The win ratio (the percentage of bids won to those submitted).
Without knowing your win ratio you don’t know how well you’re selling. That’s important when a sudden loss of customer revenue sends you running to bring on new business fast.
A cynic might say that “as long as revenue rises who cares?”
Anyone involved with, or responsible for sales should care. Here’s why.
Rising revenue happens for many different reasons, and they’re not all a sign your sales efforts are working, such as:
- Winning 1-whale sized contract but losing most others
- Current customer expands, handing you large contracts
- Competitor goes out of business and customers have no one else to go to
The above situations are great, but can you rely entirely on them for your new business?
Why is the win ratio missing?
Sales people always report a WIN. Of course they would, a WIN generates commissions.
However, sales people rarely report LOST bids. They believe (rightly or wrongly) that tracking the win ratio reflects poorly on their performance.
And that’s the crux of the problem. Sales people would rather leave a bid as PENDING rather than say it’s LOST. Even though that outstanding bid reaches a year old.
Sales people are notorious for being overly optimistic, but what about management?
I’m at a loss as to why management doesn’t calculate the win ratio.
Doesn’t sales management warrant the same rigor as operational management? What service contractor doesn’t know its profitability – its win ratio of profits to expenses?
Easily Finding the Win Ratio
The number is simple. There are only 3 states: WON, LOST or PENDING.
PENDING bids, those awaiting a decision should be reported as LOST 90 days after submission.
Waiting 90 days is a practical length of time to truly wait for a customer’s decision. If a bid is WON after 90 days, pricing would most likely have to be reviewed and possibly revised.
If you have many sales people you can easily automate the 90-day PENDING to LOST reporting. Then you’ll have that valuable win ratio.
If you’re managing yourself or another sales person, incorporate that change manually into your own sales reporting.

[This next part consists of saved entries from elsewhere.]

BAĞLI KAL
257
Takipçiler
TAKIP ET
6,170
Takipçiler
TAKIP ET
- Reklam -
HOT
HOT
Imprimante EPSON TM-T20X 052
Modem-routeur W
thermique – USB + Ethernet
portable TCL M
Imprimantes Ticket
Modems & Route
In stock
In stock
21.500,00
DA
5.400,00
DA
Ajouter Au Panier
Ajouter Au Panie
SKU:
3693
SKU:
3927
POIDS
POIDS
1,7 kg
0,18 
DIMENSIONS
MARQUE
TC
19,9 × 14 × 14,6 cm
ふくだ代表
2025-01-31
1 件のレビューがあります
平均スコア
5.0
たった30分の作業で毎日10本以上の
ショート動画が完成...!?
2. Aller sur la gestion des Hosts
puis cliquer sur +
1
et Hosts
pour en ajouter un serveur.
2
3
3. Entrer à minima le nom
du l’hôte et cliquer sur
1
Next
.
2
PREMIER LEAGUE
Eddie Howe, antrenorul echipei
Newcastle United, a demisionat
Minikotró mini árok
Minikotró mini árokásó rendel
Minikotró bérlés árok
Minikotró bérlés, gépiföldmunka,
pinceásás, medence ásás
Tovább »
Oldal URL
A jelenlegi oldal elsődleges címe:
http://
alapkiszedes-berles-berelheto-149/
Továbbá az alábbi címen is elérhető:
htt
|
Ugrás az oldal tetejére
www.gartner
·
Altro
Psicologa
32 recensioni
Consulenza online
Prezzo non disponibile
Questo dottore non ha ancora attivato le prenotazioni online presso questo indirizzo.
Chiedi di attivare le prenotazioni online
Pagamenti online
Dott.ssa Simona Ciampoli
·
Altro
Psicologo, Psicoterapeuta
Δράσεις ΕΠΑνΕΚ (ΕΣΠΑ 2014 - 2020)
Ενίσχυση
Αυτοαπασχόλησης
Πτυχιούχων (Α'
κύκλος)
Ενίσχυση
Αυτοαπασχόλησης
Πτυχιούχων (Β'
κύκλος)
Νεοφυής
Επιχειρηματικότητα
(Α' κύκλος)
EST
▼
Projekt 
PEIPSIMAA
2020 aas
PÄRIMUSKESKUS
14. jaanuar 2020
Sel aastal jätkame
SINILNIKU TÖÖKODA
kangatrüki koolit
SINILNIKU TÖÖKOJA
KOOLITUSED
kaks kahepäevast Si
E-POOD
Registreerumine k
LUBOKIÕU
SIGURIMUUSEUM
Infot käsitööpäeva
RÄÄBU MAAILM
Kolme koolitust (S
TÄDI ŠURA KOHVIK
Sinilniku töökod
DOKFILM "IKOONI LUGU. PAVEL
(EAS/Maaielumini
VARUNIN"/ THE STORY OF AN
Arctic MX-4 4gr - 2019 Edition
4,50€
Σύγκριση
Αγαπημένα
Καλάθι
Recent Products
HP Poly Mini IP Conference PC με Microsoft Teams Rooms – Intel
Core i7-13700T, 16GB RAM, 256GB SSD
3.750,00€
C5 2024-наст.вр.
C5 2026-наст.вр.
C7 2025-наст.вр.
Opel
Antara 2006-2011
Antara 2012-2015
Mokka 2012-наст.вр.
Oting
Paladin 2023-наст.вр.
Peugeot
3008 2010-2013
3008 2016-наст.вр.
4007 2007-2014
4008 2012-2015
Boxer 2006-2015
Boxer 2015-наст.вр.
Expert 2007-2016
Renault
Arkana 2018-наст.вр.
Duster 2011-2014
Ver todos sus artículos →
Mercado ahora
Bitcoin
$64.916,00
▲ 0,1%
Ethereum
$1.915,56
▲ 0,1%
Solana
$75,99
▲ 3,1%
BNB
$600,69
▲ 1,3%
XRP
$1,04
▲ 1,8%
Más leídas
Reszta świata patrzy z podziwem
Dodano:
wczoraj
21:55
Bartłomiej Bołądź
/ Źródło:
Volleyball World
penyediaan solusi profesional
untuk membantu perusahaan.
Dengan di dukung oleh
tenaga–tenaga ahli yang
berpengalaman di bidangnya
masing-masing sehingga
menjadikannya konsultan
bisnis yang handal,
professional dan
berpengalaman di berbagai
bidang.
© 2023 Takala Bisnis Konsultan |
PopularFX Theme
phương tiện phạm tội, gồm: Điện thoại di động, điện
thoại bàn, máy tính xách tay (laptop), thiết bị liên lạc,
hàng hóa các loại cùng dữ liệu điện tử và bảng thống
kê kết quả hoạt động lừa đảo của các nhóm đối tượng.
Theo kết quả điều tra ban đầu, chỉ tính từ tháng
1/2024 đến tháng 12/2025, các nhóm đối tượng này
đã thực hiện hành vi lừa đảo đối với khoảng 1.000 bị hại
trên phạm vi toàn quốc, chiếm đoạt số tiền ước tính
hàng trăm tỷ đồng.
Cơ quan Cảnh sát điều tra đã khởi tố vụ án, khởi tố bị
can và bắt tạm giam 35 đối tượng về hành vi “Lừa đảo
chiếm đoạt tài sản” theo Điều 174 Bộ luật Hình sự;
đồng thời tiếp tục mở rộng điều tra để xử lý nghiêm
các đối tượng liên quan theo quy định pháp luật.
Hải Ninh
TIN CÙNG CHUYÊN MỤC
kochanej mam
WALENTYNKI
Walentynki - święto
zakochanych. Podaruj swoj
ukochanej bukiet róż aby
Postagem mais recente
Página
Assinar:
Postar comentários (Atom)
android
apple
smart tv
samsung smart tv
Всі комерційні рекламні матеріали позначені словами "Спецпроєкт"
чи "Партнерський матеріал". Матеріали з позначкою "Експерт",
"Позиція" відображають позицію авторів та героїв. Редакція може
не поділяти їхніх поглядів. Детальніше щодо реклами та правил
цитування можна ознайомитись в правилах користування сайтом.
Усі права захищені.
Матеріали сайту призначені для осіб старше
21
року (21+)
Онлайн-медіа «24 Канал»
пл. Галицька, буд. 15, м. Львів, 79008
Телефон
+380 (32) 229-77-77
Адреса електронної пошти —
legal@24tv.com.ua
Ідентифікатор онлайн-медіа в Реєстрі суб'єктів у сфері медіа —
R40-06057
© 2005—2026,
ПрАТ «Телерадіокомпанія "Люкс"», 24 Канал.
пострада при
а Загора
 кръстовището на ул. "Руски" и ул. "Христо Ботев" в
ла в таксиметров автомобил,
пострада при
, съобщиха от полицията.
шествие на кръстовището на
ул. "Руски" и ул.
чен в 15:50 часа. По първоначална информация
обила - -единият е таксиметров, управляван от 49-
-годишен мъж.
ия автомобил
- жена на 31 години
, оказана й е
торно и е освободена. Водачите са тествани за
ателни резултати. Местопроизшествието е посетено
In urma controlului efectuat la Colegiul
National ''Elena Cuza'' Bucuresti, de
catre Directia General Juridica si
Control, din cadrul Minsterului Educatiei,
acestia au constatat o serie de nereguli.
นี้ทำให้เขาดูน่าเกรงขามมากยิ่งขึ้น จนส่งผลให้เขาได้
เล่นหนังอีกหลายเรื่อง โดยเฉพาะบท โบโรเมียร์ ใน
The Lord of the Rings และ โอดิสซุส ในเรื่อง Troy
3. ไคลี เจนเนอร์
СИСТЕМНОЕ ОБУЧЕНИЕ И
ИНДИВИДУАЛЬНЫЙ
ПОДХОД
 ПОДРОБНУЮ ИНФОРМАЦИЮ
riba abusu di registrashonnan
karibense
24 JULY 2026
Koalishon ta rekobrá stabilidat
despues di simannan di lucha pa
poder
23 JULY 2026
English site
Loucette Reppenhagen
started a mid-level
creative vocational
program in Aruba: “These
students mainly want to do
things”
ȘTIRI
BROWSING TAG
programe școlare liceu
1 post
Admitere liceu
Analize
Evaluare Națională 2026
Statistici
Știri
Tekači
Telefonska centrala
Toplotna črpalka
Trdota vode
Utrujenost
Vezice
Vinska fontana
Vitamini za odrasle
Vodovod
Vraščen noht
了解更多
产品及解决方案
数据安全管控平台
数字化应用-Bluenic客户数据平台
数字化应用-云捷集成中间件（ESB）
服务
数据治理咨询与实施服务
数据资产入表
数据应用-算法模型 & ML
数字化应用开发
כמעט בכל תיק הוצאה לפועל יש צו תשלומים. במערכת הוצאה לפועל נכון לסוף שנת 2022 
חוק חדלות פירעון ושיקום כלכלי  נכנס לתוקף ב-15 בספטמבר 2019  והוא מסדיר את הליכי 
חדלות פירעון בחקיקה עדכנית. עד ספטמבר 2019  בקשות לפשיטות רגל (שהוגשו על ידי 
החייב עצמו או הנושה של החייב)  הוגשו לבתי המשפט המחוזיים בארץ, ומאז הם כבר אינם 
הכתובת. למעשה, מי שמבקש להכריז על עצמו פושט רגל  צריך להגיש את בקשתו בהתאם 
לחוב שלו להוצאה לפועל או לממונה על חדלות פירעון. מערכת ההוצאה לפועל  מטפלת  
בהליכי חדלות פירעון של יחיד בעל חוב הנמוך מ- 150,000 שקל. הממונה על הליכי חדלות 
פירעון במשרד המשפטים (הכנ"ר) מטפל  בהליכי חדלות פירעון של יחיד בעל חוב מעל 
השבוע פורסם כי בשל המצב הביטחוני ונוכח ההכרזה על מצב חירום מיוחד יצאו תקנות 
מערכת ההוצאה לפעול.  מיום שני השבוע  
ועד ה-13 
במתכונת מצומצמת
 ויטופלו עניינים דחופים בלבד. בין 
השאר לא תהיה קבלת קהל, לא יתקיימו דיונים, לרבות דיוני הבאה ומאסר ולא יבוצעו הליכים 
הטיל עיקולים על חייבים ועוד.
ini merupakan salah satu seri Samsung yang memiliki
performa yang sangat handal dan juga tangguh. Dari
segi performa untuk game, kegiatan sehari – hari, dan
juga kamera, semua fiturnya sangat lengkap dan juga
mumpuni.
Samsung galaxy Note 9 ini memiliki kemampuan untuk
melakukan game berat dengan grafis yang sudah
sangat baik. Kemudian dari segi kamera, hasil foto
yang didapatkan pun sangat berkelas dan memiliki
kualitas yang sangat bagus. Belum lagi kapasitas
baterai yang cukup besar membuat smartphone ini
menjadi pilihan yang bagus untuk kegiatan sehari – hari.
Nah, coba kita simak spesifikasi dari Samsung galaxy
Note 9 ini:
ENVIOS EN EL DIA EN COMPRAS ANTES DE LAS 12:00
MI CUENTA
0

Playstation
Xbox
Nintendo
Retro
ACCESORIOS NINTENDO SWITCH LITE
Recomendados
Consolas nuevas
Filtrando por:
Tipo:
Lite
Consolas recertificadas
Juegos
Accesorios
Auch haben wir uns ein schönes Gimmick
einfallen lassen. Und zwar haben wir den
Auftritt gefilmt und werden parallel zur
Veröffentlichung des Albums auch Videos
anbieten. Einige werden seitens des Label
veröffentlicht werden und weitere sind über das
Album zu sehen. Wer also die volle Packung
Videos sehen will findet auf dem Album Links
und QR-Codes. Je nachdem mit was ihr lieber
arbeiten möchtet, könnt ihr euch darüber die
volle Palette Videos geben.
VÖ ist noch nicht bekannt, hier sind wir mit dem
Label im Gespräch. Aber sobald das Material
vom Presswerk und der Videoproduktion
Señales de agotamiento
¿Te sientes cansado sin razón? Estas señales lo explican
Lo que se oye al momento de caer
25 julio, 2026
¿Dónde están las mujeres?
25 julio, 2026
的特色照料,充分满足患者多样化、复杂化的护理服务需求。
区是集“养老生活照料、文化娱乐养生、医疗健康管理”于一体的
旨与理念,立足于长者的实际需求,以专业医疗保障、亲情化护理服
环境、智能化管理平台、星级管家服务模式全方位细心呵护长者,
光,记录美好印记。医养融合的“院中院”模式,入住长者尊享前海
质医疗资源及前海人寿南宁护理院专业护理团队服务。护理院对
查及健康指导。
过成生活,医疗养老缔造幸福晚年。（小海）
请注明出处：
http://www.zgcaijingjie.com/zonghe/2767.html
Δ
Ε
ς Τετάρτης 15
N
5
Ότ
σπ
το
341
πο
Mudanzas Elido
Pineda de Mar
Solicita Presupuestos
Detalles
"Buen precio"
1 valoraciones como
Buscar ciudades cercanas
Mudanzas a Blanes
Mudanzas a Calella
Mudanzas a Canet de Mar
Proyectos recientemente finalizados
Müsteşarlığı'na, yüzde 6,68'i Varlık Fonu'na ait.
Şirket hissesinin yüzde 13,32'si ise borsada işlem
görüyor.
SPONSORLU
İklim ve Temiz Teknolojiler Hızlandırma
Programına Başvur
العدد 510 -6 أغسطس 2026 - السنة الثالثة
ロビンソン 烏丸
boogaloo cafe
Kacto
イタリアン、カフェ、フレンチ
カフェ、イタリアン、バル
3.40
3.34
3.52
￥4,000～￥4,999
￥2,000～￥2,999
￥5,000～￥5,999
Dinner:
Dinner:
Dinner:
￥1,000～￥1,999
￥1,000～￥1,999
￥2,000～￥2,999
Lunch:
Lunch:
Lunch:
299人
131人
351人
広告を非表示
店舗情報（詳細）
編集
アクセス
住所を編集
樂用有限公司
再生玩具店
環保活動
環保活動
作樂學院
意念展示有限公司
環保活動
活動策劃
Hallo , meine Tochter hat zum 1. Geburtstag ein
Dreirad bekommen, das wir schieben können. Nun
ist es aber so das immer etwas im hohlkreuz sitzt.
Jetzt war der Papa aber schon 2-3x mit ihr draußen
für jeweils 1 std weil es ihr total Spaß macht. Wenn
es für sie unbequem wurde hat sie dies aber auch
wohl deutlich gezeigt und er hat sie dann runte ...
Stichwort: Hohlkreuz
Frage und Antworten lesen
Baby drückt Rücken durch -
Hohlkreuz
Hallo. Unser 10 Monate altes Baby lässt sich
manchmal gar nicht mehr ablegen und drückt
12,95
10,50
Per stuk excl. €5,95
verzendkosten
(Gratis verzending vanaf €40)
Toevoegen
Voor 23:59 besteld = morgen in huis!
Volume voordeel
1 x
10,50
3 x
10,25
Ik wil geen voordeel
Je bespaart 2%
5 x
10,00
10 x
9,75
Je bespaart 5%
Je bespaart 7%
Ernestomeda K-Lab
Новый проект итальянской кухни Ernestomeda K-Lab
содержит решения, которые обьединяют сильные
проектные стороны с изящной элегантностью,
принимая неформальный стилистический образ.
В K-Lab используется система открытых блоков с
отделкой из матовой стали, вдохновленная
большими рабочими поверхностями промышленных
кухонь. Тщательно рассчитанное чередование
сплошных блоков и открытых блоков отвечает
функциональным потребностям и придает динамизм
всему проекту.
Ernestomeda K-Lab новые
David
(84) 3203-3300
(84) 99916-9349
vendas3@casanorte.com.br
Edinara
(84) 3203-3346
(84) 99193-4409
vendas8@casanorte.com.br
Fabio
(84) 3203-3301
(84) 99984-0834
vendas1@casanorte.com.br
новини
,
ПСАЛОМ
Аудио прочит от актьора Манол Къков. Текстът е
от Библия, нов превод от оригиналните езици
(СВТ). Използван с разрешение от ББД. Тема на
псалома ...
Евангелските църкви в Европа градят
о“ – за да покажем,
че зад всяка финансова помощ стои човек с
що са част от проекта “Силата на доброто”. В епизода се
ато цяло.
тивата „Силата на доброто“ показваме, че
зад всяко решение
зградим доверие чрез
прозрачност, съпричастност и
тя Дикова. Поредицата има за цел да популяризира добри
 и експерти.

You are measuring your sales effectiveness, right?
Once You Have the Win Ratio
Monitor and compare it as it changes:
- This month to last
- This month to same month last year
- This quarter to last
- This quarter to same quarter last year
- Year to date this year to year to date last year
After that quick look you’ll know whether you need to do anything about your sales effectiveness.
It’ll become part of your sales management, just as important as your profit margin.
How are you determining your sales effectiveness?